Depreciation is recognised so as to write off the cost or valuation of assets less their residual values over their useful lives on the following bases:
The gain or loss arising on the disposal of an asset is determined as the difference between the sale proceeds and the carrying value of the asset, and is recognised in the profit and loss account.
Plant and machinery whose fair value can be measured reliably are held under the revaluation model and are carried at a revalued amount, being their fair value at the date of valuation less any subsequent accumulated depreciation and subsequent accumulated impairment losses. The fair value of the plant and machinery is usually considered to be their market value.
Revaluation gains and losses are recognised in other comprehensive income and accumulated in equity, except to the extent that a revaluation gain reverses a revaluation loss previously recognised in profit or loss or a revaluation loss exceeds the accumulated revaluation gains recognised in equity; such gains and loss are recognised in profit or loss.
The limited liability partnership has elected to apply the provisions of Section 11 ‘Basic Financial Instruments’ and Section 12 ‘Other Financial Instruments Issues’ of FRS 102 to all of its financial instruments.
Transactions in currencies other than pounds sterling are recorded at the rates of exchange prevailing at the dates of the transactions. At each reporting end date, monetary assets and liabilities that are denominated in foreign currencies are retranslated at the rates prevailing on the reporting end date. Gains and losses arising on translation in the period are included in profit or loss.
The LLP had no employees during the year.
Plant and machinery with a carrying amount of £850,000 was revalued at 14 February 2023 on the basis of market value on arm's length terms following the change in ownership.

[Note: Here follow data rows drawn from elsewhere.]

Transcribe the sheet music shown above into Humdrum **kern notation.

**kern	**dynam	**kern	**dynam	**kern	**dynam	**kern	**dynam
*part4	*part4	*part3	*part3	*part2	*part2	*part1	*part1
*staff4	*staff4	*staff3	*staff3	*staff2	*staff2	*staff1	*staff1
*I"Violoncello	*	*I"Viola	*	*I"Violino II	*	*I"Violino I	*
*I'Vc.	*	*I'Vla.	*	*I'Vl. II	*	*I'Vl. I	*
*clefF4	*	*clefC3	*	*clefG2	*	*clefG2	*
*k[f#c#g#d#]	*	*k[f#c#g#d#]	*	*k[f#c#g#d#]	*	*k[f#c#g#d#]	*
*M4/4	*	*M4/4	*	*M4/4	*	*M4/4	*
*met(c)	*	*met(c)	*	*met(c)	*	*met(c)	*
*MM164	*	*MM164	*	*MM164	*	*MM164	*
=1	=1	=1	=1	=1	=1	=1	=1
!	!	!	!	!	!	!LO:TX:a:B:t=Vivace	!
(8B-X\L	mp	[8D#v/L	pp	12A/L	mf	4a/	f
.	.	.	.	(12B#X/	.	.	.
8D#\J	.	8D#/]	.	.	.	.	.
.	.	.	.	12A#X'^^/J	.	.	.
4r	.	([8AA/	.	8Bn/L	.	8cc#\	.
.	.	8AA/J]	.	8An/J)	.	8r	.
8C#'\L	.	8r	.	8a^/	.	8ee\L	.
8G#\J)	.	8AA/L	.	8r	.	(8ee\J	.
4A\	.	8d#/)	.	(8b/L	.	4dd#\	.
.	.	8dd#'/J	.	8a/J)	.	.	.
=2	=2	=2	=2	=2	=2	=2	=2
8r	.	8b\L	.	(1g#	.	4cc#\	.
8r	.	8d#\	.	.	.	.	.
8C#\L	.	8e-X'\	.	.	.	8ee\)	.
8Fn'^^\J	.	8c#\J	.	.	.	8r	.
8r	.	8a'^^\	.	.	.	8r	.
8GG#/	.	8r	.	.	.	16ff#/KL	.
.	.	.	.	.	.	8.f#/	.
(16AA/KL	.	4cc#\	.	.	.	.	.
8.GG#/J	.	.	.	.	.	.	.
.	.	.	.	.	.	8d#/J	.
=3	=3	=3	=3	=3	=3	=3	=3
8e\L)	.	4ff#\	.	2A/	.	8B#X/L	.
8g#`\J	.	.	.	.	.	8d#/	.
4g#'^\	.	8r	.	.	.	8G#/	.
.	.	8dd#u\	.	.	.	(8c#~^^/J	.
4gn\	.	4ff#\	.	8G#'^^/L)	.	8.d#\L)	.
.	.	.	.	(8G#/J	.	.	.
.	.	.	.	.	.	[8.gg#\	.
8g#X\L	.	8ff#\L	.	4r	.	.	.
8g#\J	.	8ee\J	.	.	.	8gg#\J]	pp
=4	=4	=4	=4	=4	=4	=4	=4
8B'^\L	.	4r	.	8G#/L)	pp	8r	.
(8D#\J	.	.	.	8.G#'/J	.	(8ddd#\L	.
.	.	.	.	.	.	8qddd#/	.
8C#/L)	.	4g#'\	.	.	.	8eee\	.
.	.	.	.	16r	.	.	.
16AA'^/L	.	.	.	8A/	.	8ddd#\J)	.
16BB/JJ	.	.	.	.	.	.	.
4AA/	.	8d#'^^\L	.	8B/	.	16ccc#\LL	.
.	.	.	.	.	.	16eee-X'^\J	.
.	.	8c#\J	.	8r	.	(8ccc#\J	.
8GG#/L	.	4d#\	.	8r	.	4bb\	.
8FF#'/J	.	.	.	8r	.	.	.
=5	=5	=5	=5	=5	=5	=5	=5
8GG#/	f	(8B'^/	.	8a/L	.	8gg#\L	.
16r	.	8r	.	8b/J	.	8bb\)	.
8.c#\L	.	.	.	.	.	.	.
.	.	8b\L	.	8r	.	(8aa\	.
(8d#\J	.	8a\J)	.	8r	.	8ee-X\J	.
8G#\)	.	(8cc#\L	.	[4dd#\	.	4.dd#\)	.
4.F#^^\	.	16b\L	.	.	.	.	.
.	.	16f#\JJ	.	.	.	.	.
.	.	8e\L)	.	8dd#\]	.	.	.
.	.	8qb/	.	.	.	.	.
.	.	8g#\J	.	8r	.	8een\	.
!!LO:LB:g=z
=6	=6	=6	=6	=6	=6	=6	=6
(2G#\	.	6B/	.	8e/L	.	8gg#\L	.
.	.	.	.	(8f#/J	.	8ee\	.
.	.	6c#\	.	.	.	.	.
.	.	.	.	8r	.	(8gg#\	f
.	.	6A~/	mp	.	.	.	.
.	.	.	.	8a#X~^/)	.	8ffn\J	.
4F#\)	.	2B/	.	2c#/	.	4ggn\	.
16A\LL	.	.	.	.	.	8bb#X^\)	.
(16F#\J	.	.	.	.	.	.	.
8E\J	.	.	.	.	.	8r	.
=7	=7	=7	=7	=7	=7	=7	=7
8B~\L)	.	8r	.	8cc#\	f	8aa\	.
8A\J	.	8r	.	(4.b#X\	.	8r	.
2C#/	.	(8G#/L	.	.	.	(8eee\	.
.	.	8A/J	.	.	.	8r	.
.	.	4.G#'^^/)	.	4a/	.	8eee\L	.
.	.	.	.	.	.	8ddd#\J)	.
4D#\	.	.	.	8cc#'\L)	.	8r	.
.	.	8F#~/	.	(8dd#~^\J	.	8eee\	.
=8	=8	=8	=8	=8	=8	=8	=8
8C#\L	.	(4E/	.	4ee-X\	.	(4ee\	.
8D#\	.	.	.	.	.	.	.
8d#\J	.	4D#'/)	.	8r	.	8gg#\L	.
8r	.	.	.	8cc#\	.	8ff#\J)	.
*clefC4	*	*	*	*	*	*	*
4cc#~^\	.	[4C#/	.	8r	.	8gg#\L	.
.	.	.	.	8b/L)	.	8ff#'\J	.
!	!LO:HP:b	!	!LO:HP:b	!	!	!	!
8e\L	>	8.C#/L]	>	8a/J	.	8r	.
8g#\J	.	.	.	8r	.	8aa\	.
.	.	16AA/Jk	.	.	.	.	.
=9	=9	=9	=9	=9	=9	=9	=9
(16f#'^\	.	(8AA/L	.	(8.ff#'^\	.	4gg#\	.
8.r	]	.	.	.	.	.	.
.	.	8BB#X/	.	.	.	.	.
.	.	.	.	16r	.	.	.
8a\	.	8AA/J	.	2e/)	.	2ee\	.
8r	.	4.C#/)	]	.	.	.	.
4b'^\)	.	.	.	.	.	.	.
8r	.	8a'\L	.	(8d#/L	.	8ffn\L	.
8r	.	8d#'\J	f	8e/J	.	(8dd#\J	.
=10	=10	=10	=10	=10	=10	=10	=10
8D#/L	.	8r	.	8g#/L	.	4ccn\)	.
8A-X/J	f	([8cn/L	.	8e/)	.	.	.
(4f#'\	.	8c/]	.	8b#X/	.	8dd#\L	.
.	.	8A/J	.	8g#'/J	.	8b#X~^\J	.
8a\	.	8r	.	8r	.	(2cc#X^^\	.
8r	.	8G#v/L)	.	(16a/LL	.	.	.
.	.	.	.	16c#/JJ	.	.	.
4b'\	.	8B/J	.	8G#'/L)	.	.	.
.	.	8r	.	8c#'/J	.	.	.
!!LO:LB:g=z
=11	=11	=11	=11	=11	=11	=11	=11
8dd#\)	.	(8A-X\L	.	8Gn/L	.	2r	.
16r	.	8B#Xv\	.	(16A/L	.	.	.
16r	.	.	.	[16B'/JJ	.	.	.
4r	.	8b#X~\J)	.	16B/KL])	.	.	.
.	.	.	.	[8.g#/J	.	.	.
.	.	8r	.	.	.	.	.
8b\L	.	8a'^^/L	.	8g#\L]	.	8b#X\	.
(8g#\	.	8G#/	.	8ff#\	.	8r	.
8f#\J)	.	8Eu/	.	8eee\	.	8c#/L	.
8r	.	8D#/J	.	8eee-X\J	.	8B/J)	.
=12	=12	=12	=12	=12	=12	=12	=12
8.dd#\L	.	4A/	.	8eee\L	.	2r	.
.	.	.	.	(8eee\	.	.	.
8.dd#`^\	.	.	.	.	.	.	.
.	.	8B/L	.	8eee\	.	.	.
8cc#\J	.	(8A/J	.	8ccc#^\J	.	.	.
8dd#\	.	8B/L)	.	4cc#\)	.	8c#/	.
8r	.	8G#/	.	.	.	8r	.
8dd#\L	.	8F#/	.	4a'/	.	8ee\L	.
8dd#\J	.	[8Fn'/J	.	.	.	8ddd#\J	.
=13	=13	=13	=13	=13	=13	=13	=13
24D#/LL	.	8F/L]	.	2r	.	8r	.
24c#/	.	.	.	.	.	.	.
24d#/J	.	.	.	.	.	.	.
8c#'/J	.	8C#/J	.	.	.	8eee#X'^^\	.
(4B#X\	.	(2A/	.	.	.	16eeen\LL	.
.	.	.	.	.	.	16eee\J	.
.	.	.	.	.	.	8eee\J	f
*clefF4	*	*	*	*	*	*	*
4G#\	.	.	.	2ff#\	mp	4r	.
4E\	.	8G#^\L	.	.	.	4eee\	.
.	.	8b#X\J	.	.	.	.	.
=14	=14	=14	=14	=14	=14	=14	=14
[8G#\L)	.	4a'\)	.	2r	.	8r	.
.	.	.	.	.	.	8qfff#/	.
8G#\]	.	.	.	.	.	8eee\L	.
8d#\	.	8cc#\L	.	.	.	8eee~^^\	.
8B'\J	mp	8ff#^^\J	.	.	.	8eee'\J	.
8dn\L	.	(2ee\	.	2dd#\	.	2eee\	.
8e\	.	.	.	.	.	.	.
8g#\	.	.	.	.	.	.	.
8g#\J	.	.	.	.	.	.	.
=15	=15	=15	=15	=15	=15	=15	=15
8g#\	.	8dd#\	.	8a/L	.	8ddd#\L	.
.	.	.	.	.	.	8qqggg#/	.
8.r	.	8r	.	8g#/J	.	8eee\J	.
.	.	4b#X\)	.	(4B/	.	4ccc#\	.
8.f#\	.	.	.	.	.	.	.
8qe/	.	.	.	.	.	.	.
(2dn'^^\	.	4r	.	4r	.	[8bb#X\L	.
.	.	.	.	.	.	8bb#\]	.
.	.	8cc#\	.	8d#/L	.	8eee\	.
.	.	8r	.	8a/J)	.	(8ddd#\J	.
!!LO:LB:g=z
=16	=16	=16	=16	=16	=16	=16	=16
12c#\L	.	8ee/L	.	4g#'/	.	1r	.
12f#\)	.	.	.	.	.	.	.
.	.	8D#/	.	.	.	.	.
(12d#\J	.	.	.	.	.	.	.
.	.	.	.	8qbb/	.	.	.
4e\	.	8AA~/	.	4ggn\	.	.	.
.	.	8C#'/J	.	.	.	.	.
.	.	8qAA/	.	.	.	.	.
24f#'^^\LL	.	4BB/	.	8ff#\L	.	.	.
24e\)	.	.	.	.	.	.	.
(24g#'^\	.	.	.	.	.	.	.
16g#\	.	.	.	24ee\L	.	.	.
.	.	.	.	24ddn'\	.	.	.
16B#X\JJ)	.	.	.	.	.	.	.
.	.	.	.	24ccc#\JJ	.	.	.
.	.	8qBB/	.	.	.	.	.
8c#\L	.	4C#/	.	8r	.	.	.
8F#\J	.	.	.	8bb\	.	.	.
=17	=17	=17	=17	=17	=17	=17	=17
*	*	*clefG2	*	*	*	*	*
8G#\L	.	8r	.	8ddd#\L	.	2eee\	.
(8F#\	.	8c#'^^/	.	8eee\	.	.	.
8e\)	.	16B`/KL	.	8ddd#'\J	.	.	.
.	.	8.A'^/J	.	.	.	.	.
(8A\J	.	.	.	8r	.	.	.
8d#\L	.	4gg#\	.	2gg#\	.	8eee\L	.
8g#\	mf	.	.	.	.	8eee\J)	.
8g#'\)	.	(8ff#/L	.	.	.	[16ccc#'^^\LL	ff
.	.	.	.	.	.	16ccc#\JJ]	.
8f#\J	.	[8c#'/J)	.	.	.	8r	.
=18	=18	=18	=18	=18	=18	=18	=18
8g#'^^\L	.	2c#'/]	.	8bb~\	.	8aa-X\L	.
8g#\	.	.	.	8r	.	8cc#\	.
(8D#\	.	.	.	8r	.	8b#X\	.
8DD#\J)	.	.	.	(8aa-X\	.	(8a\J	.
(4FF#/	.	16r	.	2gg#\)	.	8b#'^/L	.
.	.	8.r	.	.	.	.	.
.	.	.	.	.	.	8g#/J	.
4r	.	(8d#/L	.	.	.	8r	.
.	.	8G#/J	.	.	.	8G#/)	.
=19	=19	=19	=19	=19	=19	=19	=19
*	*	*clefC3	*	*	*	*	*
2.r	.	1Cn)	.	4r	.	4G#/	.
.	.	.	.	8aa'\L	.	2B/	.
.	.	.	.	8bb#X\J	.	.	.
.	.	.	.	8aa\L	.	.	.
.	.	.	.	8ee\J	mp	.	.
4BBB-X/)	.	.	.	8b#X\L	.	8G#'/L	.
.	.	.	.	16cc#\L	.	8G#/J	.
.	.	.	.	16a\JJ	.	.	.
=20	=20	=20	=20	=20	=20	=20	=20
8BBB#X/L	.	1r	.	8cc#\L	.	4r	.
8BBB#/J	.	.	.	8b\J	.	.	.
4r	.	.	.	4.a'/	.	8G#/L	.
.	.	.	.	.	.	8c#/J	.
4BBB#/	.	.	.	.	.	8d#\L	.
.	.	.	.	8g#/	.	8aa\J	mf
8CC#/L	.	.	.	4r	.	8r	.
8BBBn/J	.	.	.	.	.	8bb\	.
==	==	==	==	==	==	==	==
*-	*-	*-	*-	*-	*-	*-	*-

If revalued assets were stated on an historical cost basis rather than a fair value basis, the total amounts included would have been as follows:
Cost £1,446,453 (2021 - £1,446,453)
Accumulated depreciation £596,453 (2021 - £596,453)
Carrying value £850,000 (2021 - £850,000)
There are no restrictions or limitations which affect the ability of the members to reduce the amount of 'Members' other interests'.
There is no protection afforded to creditors in the event of a winding up.
In the event of a winding up the amounts included in "Loans and other debts due to members" will rank equally with unsecured creditors.